[Stored data entries]
┄┄┄┄┄┄┄┄┄┄┄┄┄┄┄┄┄┄┄┄

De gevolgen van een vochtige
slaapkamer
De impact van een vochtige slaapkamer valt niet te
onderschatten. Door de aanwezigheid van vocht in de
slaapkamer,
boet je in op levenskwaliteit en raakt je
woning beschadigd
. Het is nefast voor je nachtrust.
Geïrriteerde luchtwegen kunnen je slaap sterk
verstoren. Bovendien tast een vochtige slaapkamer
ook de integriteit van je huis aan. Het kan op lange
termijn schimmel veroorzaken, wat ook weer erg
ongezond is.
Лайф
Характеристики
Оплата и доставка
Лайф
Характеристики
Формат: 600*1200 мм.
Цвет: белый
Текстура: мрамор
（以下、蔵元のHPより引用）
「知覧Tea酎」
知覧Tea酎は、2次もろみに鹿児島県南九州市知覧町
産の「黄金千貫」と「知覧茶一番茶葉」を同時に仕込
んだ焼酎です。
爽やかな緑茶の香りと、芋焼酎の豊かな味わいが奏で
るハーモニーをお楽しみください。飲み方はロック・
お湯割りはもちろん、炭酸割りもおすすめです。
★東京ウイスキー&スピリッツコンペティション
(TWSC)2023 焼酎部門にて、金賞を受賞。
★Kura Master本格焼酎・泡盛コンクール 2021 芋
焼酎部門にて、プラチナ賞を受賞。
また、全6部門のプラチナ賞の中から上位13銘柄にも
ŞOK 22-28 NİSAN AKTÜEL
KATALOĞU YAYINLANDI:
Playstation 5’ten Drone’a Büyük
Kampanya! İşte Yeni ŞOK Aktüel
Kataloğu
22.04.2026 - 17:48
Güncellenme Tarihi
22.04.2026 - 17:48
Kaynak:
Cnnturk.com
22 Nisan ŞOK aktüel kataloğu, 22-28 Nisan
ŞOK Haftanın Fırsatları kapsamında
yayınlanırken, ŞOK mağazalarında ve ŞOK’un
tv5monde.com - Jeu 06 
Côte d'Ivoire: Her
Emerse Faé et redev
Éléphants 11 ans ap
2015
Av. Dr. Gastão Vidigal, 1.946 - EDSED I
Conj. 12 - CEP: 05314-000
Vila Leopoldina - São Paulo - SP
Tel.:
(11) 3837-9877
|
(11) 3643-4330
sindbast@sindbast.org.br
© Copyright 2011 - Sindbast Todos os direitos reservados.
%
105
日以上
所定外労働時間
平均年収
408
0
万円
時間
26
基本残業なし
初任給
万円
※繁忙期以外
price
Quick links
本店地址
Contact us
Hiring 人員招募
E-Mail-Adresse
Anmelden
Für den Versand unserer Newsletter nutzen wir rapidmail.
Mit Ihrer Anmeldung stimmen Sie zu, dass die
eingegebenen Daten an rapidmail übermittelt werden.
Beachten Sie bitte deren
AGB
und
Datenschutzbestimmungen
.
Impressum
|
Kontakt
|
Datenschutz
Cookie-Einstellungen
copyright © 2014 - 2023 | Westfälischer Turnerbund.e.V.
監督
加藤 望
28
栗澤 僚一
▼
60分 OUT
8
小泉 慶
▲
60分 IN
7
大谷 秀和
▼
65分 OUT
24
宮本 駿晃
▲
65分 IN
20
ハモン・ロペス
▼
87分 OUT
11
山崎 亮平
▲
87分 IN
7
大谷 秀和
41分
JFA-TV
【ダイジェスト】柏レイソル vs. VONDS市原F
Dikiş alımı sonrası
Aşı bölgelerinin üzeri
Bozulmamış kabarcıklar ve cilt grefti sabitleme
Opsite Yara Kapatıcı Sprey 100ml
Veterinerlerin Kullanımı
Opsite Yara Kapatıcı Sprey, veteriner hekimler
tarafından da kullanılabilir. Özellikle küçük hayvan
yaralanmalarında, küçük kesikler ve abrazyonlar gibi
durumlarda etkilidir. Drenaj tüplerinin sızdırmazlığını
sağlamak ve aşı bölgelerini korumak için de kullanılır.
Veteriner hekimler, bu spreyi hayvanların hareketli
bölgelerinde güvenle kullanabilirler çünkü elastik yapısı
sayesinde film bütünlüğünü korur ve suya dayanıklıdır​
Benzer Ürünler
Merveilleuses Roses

┄┄┄┄┄┄┄┄┄┄┄┄┄┄┄┄┄┄┄┄

WHAT YOU ARE ASKED TO DO: Give only the lines from the one holding "De impact van" through the one holding "ook de integriteit", each restated exactly as it appears above.

THE ANSWER:
De impact van een vochtige slaapkamer valt niet te
onderschatten. Door de aanwezigheid van vocht in de
slaapkamer,
boet je in op levenskwaliteit en raakt je
woning beschadigd
. Het is nefast voor je nachtrust.
Geïrriteerde luchtwegen kunnen je slaap sterk
verstoren. Bovendien tast een vochtige slaapkamer
ook de integriteit van je huis aan. Het kan op lange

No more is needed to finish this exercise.